PoHo Artist Statement
“The act of observing changes that which is observed.”
- A corollary of the Heisenberg Uncertainty Principle.
This series is concerned with disappearance. As an artist - an observer whose appearance in a neighbourhood often leads to the disappearance both of the neighbourhood and the artist - the issue of disappearance has personal resonance.

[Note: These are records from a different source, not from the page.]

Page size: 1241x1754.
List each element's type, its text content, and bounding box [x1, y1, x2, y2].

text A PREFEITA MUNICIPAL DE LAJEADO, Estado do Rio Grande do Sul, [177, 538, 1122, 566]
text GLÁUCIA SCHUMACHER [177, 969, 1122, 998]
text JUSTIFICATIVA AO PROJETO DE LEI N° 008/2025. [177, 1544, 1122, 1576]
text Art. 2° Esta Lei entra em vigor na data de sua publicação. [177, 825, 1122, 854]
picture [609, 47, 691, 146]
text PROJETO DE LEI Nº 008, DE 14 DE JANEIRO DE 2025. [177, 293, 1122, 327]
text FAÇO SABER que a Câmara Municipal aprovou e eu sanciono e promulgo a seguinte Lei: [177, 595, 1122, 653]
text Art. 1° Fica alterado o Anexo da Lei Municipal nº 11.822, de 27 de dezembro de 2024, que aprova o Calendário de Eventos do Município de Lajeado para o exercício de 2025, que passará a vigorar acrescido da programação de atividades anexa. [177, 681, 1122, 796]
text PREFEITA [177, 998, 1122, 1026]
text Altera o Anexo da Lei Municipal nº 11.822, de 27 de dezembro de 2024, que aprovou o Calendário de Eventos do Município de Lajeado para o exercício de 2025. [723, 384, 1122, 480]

The series was initiated by a studio move from the textile district to the city’s historic outdoor market (Kensington Market). In my former location in the textile district, I had been painting neighbouring rooftops from my studio windows. Buildings were often renovated while I was still working on them. My strategy for dealing with this was to “white them out”. Just how much disappeared and what remained through this “gentrification" of the painting became an important aspect for me as I worked on each piece. It had parallels both in my urban subject and in the personal gentrification that happens during the “middle age” years when one decides what “baggage” to keep and what to throw away.
A sub-plot of the project has been the revenge of the disappeared or soon-to-be-disappeared. The soon-to-be-disappeared of the Market include its fruits and vegetables - who in these paintings wage a guerrilla campaign against their enemies.

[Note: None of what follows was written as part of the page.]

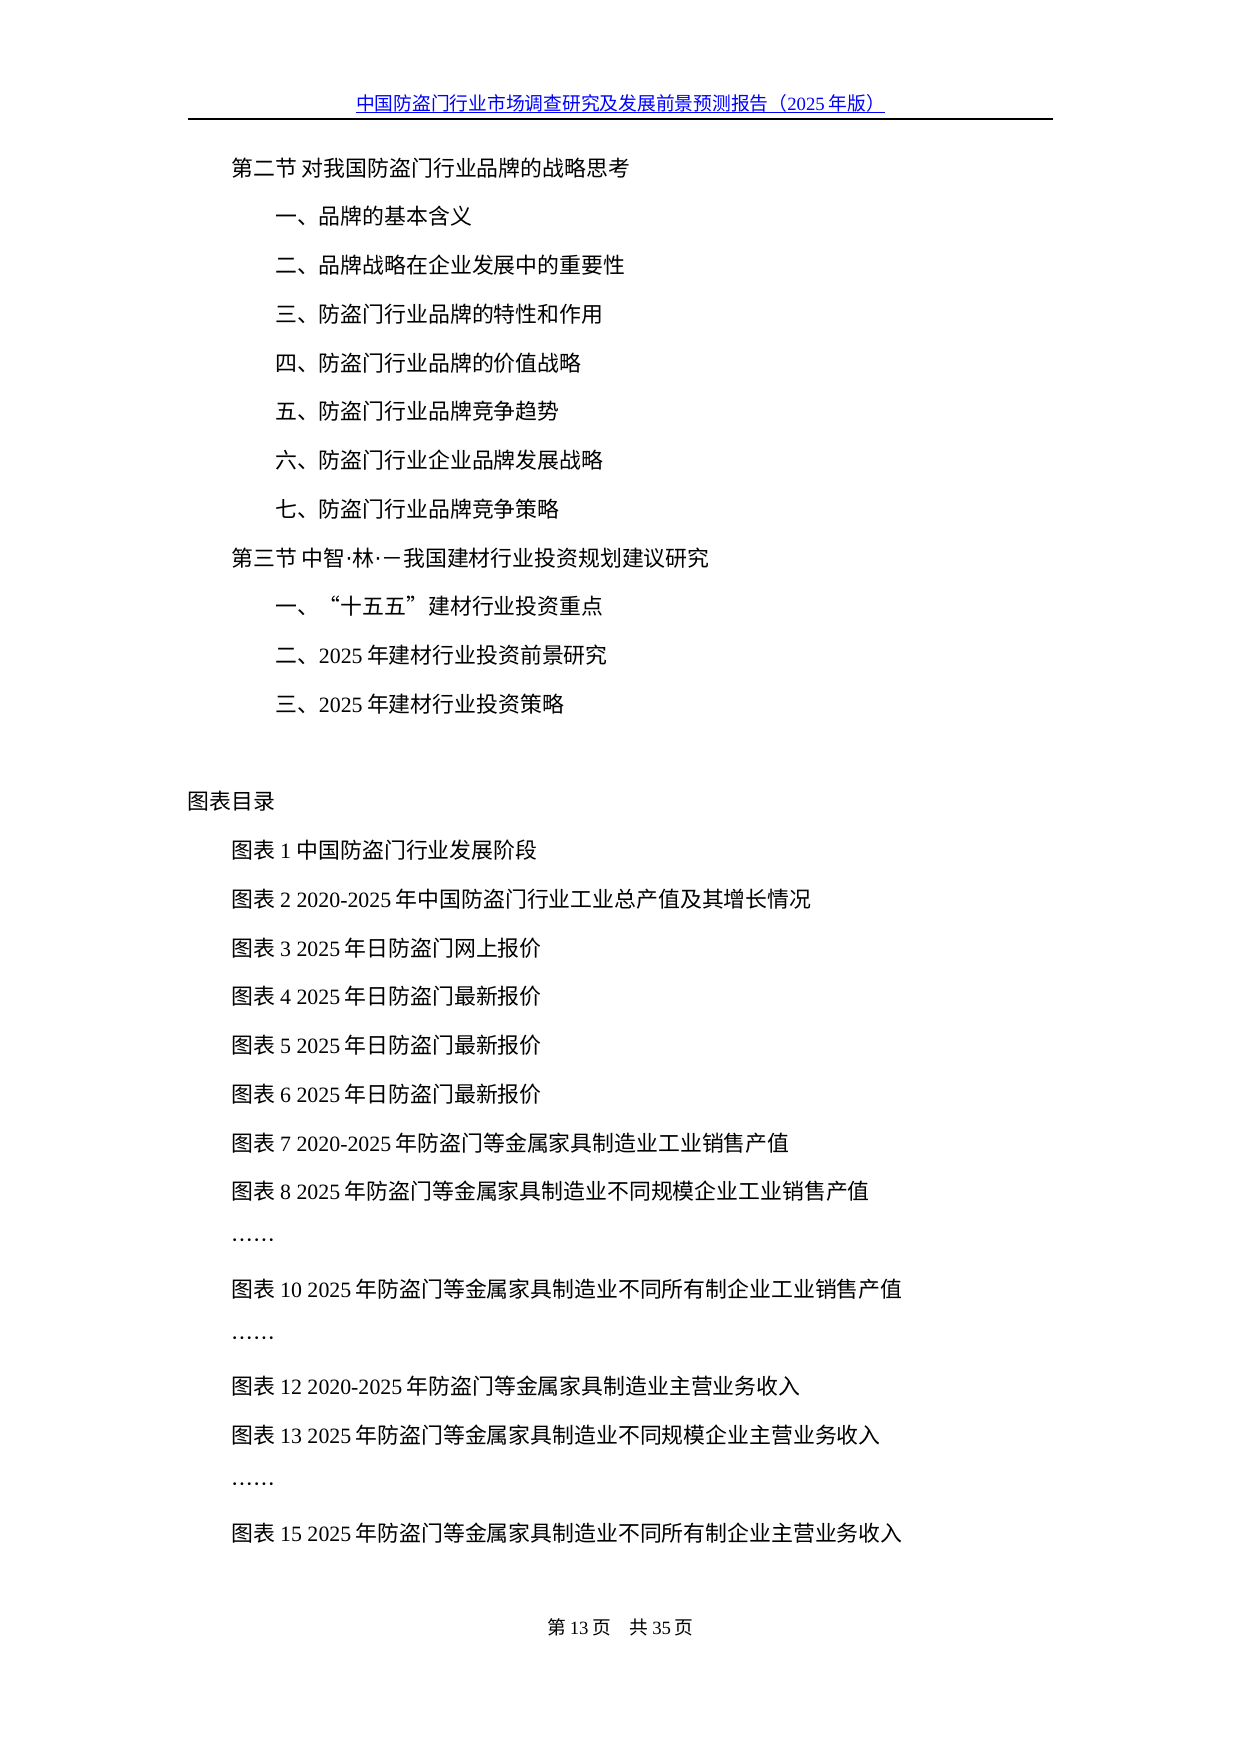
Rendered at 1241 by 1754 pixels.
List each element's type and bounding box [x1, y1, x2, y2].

text [187, 150, 1053, 1548]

The first piece of the series was a view of the south-western area of the city – a largely textile district caught in the act of gentrification. The most recent piece, produced in my Market studio, is an homage to the former Kensington Brazil Mediterranean Café, which was transformed from a Mom-and-Pop Portuguese restaurant to a trendy café while I have been painting it over the past year. (I used to enjoy going there and watched sadly as it slipped through its owners’ grasp.) Future works in this series will continue to chronicle the process of gentrification and disappearance and my relation to it as observer, unwitting catalyst and (probably) - eventual victim.